Content starts

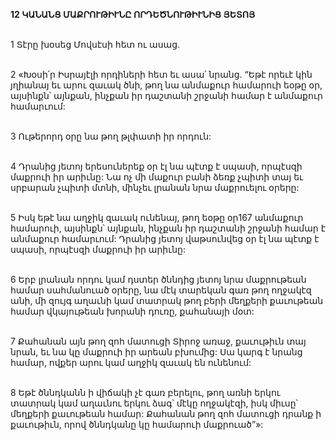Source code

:**12 ԿԱՆԱՆՑ ՄԱՔՐՈՒԹԻՒՆԸ ՈՐԴԵԾՆՈՒԹԻՒՆԻՑ ՅԵՏՈՅ**

\
1 Տէրը խօսեց Մովսէսի հետ ու ասաց.

\
2 «Խօսի՛ր Իսրայէլի որդիների հետ եւ ասա՛ նրանց. “Եթէ որեւէ կին յղիանայ եւ արու զաւակ ծնի, թող նա անմաքուր համարուի եօթը օր, այսինքն՝ այնքան, ինչքան իր դաշտանի շրջանի համար է անմաքուր համարւում:

\
3 Ութերորդ օրը նա թող թլփատի իր որդուն:

\
4 Դրանից յետոյ երեսուներեք օր էլ նա պէտք է սպասի, որպէսզի մաքրուի իր արիւնը: Նա ոչ մի մաքուր բանի ձեռք չպիտի տայ եւ սրբարան չպիտի մտնի, մինչեւ լրանան նրա մաքրուելու օրերը:

\
5 Իսկ եթէ նա աղջիկ զաւակ ունենայ, թող եօթը օր167 անմաքուր համարուի, այսինքն՝ այնքան, ինչքան իր դաշտանի շրջանի համար է անմաքուր համարւում: Դրանից յետոյ վաթսունվեց օր էլ նա պէտք է սպասի, որպէսզի մաքրուի իր արիւնը:

\
6 Երբ լրանան որդու կամ դստեր ծննդից յետոյ նրա մաքրութեան համար սահմանուած օրերը, նա մէկ տարեկան գառ թող ողջակէզ անի, մի զույգ աղաւնի կամ տատրակ թող բերի մեղքերի քաւութեան համար վկայութեան խորանի դուռը, քահանայի մօտ:

\
7 Քահանան այն թող զոհ մատուցի Տիրոջ առաջ, քաւութիւն տայ նրան, եւ նա կը մաքրուի իր արեան բխումից: Սա կարգ է նրանց համար, ովքեր արու կամ աղջիկ զաւակ են ունենում:

\
8 Եթէ ծննդկանն ի վիճակի չէ գառ բերելու, թող առնի երկու տատրակ կամ աղաւնու երկու ձագ՝ մէկը ողջակէզի, իսկ միւսը՝ մեղքերի քաւութեան համար: Քահանան թող զոհ մատուցի դրանք ի քաւութիւն, որով ծննդկանը կը համարուի մաքրուած”»:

Content ends

Leaving the images out, return every record exactly.

= REPLY TO THE TASK =
Source code

:**12 ԿԱՆԱՆՑ ՄԱՔՐՈՒԹԻՒՆԸ ՈՐԴԵԾՆՈՒԹԻՒՆԻՑ ՅԵՏՈՅ**

\
1 Տէրը խօսեց Մովսէսի հետ ու ասաց.

\
2 «Խօսի՛ր Իսրայէլի որդիների հետ եւ ասա՛ նրանց. “Եթէ որեւէ կին յղիանայ եւ արու զաւակ ծնի, թող նա անմաքուր համարուի եօթը օր, այսինքն՝ այնքան, ինչքան իր դաշտանի շրջանի համար է անմաքուր համարւում:

\
3 Ութերորդ օրը նա թող թլփատի իր որդուն:

\
4 Դրանից յետոյ երեսուներեք օր էլ նա պէտք է սպասի, որպէսզի մաքրուի իր արիւնը: Նա ոչ մի մաքուր բանի ձեռք չպիտի տայ եւ սրբարան չպիտի մտնի, մինչեւ լրանան նրա մաքրուելու օրերը:

\
5 Իսկ եթէ նա աղջիկ զաւակ ունենայ, թող եօթը օր167 անմաքուր համարուի, այսինքն՝ այնքան, ինչքան իր դաշտանի շրջանի համար է անմաքուր համարւում: Դրանից յետոյ վաթսունվեց օր էլ նա պէտք է սպասի, որպէսզի մաքրուի իր արիւնը:

\
6 Երբ լրանան որդու կամ դստեր ծննդից յետոյ նրա մաքրութեան համար սահմանուած օրերը, նա մէկ տարեկան գառ թող ողջակէզ անի, մի զույգ աղաւնի կամ տատրակ թող բերի մեղքերի քաւութեան համար վկայութեան խորանի դուռը, քահանայի մօտ:

\
7 Քահանան այն թող զոհ մատուցի Տիրոջ առաջ, քաւութիւն տայ նրան, եւ նա կը մաքրուի իր արեան բխումից: Սա կարգ է նրանց համար, ովքեր արու կամ աղջիկ զաւակ են ունենում:

\
8 Եթէ ծննդկանն ի վիճակի չէ գառ բերելու, թող առնի երկու տատրակ կամ աղաւնու երկու ձագ՝ մէկը ողջակէզի, իսկ միւսը՝ մեղքերի քաւութեան համար: Քահանան թող զոհ մատուցի դրանք ի քաւութիւն, որով ծննդկանը կը համարուի մաքրուած”»:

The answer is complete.